§ TASK DIRECTIONS: From the congratulations thread, write out word for word the passage between "Congrats on the" and "(Aug 31, 2003)", inclusive.

§ DOCUMENT EXCERPT:
Congrats Chris perfect timing He gets birthday presents then christmas presents to lol :beer:


----------



## maple lake duck slayer (Sep 25, 2003)

Congrats.


----------



## ND decoy (Feb 1, 2003)

Congrats Chris.

Remember 6 weeks.


----------



## gaddyshooter (Oct 12, 2003)

Congrats on the new addition to the family. One piece of advise. Get a good cam corder and record everything they do. Time flies by and you will miss all the little things that made kids special.


----------



## 4CurlRedleg (Aug 31, 2003)

Not only has a new life just begun with your son, your life will now be seen thru his eyes.

Congrats Chris to you and your lovely wife, what a blessed Christmas gift!! :beer: :beer:


----------



## h2ofwlr (Feb 6, 2004)

Congrats Chris :beer:

Where are the Cigars?

How big is he? How about a pic?


----------



## Burly1 (Sep 20, 2003)

Congratulations and best wishes to you and the new Mommy and a big welcome to the newest Hustad! After a little while (if you don't already) you'll understand that having and raising children is why we were put on this earth in the first place. Don't forget that you will need to install straps in the boat to hold down the baby seat! Again,all the best, Burl


----------



## Plainsman (Jul 30, 2003)

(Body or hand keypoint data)

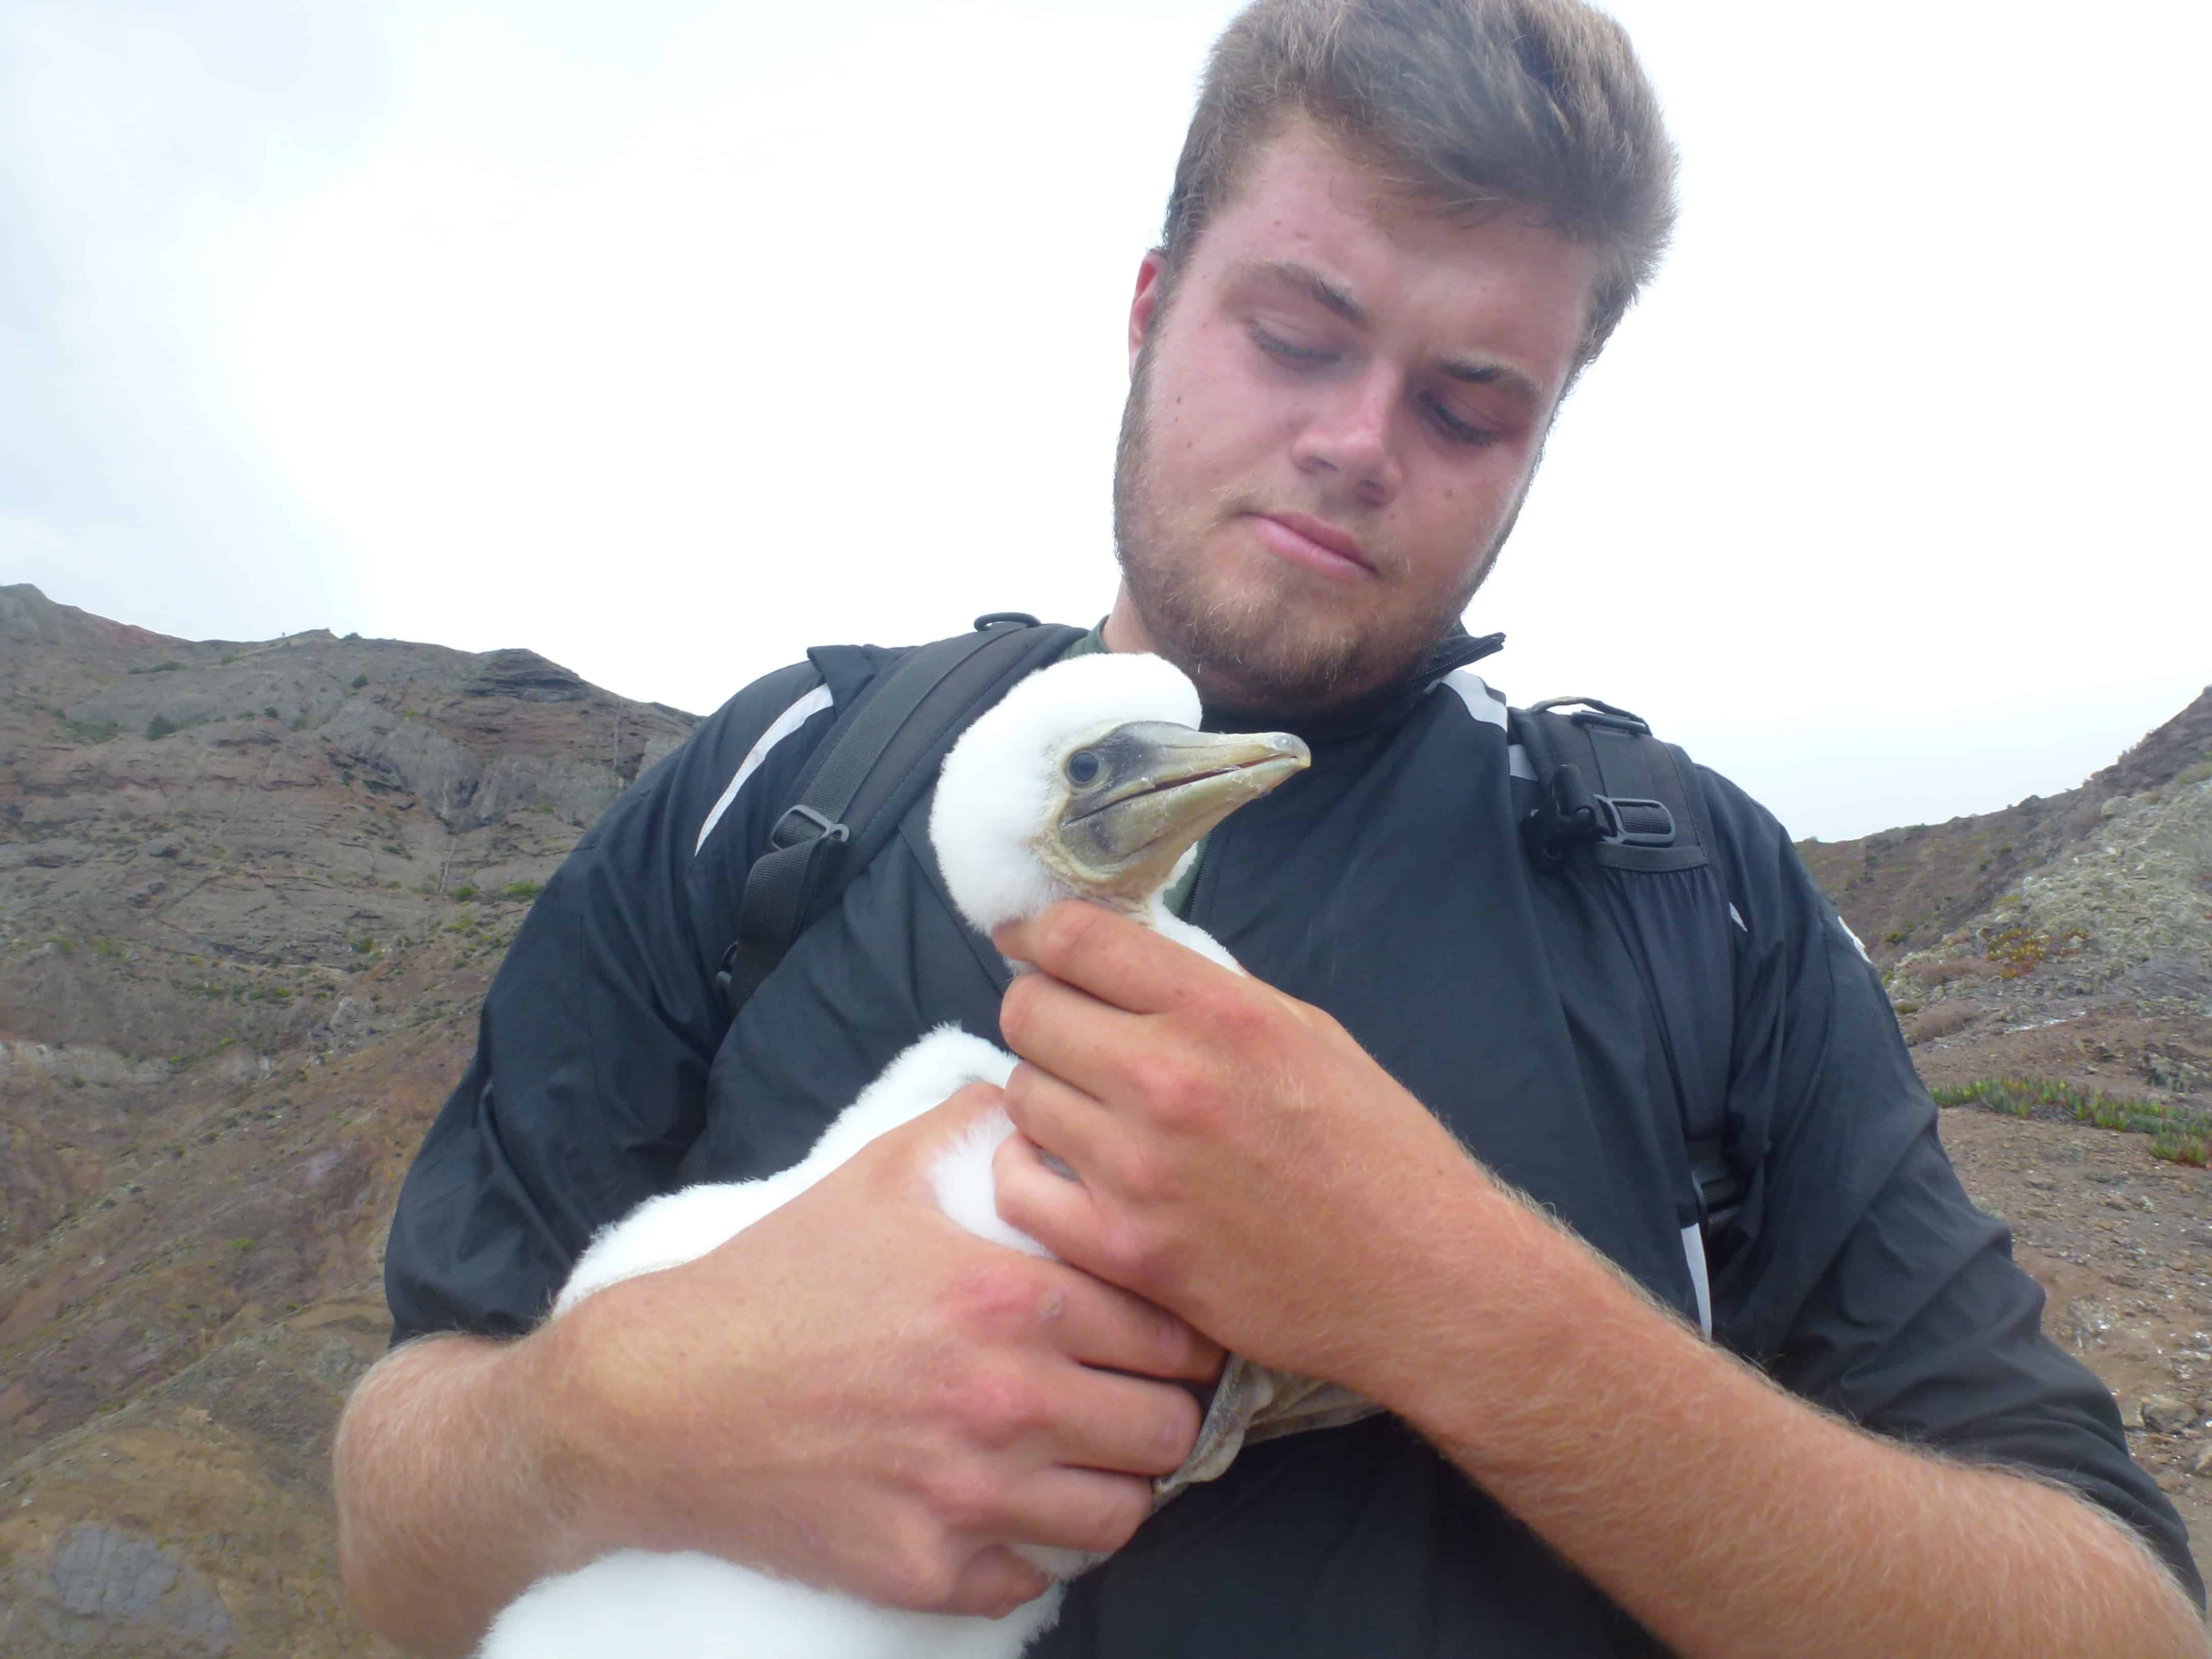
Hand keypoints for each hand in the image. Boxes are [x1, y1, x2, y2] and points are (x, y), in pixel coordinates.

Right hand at [532, 1082, 1220, 1616]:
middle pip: (1168, 1429)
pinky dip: (1037, 1548)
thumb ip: (975, 1127)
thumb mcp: (878, 1174)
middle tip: (1136, 1396)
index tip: (1167, 1334)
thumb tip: (1040, 1094)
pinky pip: (1039, 1576)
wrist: (661, 1399)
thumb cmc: (778, 1281)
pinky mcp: (929, 1571)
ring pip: (1124, 1515)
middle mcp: (1005, 1401)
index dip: (1180, 1332)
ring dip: (1116, 1484)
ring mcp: (969, 1496)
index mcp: (1011, 1300)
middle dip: (1162, 1409)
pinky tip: (1013, 1508)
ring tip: (1088, 1457)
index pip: (1171, 1333)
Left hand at [991, 901, 1491, 1400]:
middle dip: (1042, 1013)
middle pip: (1028, 1012)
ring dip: (1046, 1095)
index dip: (1035, 931)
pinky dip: (1031, 1172)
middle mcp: (1168, 1079)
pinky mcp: (1123, 1248)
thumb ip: (1209, 994)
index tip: (1026, 941)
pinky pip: (1017, 1185)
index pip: (1075, 938)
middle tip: (1067, 1035)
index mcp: (1220, 1013)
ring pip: (1020, 1094)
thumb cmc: (1378, 1152)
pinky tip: (1065, 1171)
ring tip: (1089, 1113)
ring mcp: (1138, 1169)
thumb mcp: (1308, 1034)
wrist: (1422, 1280)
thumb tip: (1122, 962)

§ ANSWER SECTION:
Congrats on the new addition to the family. One piece of advise. Get a good cam corder and record everything they do. Time flies by and you will miss all the little things that made kids special.


----------



## 4CurlRedleg (Aug 31, 2003)